ACTIVITY. Retype the records in full, and please keep the pictures out of the copy.

TASK INPUTS.

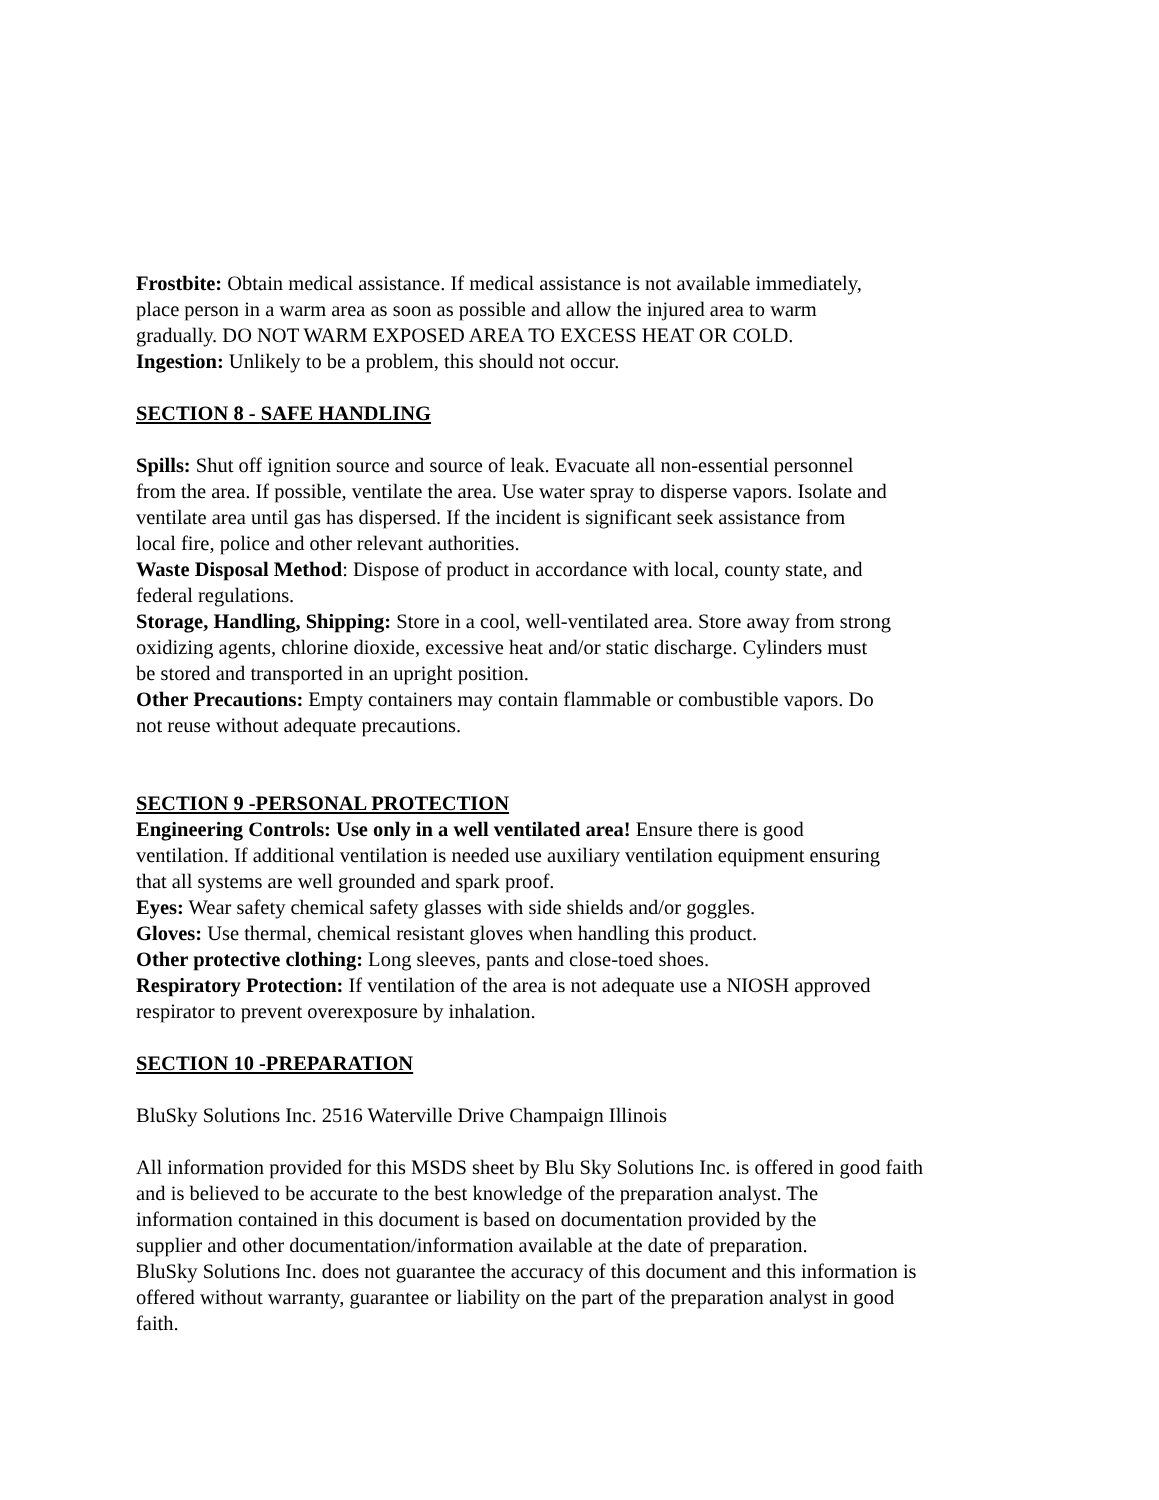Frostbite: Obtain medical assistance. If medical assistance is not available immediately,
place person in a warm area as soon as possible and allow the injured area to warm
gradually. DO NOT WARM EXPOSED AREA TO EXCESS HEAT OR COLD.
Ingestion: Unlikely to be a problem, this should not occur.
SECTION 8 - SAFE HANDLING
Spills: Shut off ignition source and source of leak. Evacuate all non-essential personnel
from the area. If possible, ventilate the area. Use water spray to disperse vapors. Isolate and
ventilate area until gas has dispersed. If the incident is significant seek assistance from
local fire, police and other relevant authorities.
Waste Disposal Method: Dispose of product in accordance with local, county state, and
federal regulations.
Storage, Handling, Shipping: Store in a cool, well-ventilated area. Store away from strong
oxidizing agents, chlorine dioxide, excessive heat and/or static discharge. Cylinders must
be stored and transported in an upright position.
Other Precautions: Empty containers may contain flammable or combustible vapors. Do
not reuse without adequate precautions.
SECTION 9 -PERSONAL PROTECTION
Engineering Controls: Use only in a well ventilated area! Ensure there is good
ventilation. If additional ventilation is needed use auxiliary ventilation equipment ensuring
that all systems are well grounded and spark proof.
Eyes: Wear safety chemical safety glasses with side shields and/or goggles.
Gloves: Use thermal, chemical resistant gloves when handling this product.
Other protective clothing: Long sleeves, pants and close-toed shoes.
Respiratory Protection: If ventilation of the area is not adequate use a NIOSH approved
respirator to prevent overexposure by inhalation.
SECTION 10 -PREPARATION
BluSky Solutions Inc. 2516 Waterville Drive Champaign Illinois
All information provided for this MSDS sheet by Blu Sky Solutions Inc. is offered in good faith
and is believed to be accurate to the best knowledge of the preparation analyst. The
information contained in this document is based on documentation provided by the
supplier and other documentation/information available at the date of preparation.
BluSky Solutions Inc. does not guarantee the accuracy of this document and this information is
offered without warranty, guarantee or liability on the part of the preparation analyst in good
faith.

TASK OUTPUT.
Frostbite: Obtain medical assistance. If medical assistance is not available immediately,
place person in a warm area as soon as possible and allow the injured area to warm
gradually. DO NOT WARM EXPOSED AREA TO EXCESS HEAT OR COLD.
Ingestion: Unlikely to be a problem, this should not occur.
SECTION 8 - SAFE HANDLING
Spills: Shut off ignition source and source of leak. Evacuate all non-essential personnel
from the area. If possible, ventilate the area. Use water spray to disperse vapors. Isolate and
ventilate area until gas has dispersed. If the incident is significant seek assistance from
local fire, police and other relevant authorities.
Waste Disposal Method: Dispose of product in accordance with local, county state, and
federal regulations.
Storage, Handling, Shipping: Store in a cool, well-ventilated area. Store away from strong
oxidizing agents, chlorine dioxide, excessive heat and/or static discharge. Cylinders must
be stored and transported in an upright position.
Other Precautions: Empty containers may contain flammable or combustible vapors. Do
not reuse without adequate precautions.
SECTION 9 -PERSONAL PROTECTION
Engineering Controls: Use only in a well ventilated area! Ensure there is good
ventilation. If additional ventilation is needed use auxiliary ventilation equipment ensuring
that all systems are well grounded and spark proof.
Eyes: Wear safety chemical safety glasses with side shields and/or goggles.
Gloves: Use thermal, chemical resistant gloves when handling this product.
Other protective clothing: Long sleeves, pants and close-toed shoes.
Respiratory Protection: If ventilation of the area is not adequate use a NIOSH approved
respirator to prevent overexposure by inhalation.
SECTION 10 -PREPARATION
BluSky Solutions Inc. 2516 Waterville Drive Champaign Illinois
All information provided for this MSDS sheet by Blu Sky Solutions Inc. is offered in good faith
and is believed to be accurate to the best knowledge of the preparation analyst. The
information contained in this document is based on documentation provided by the
supplier and other documentation/information available at the date of preparation.
BluSky Solutions Inc. does not guarantee the accuracy of this document and this information is
offered without warranty, guarantee or liability on the part of the preparation analyst in good
faith.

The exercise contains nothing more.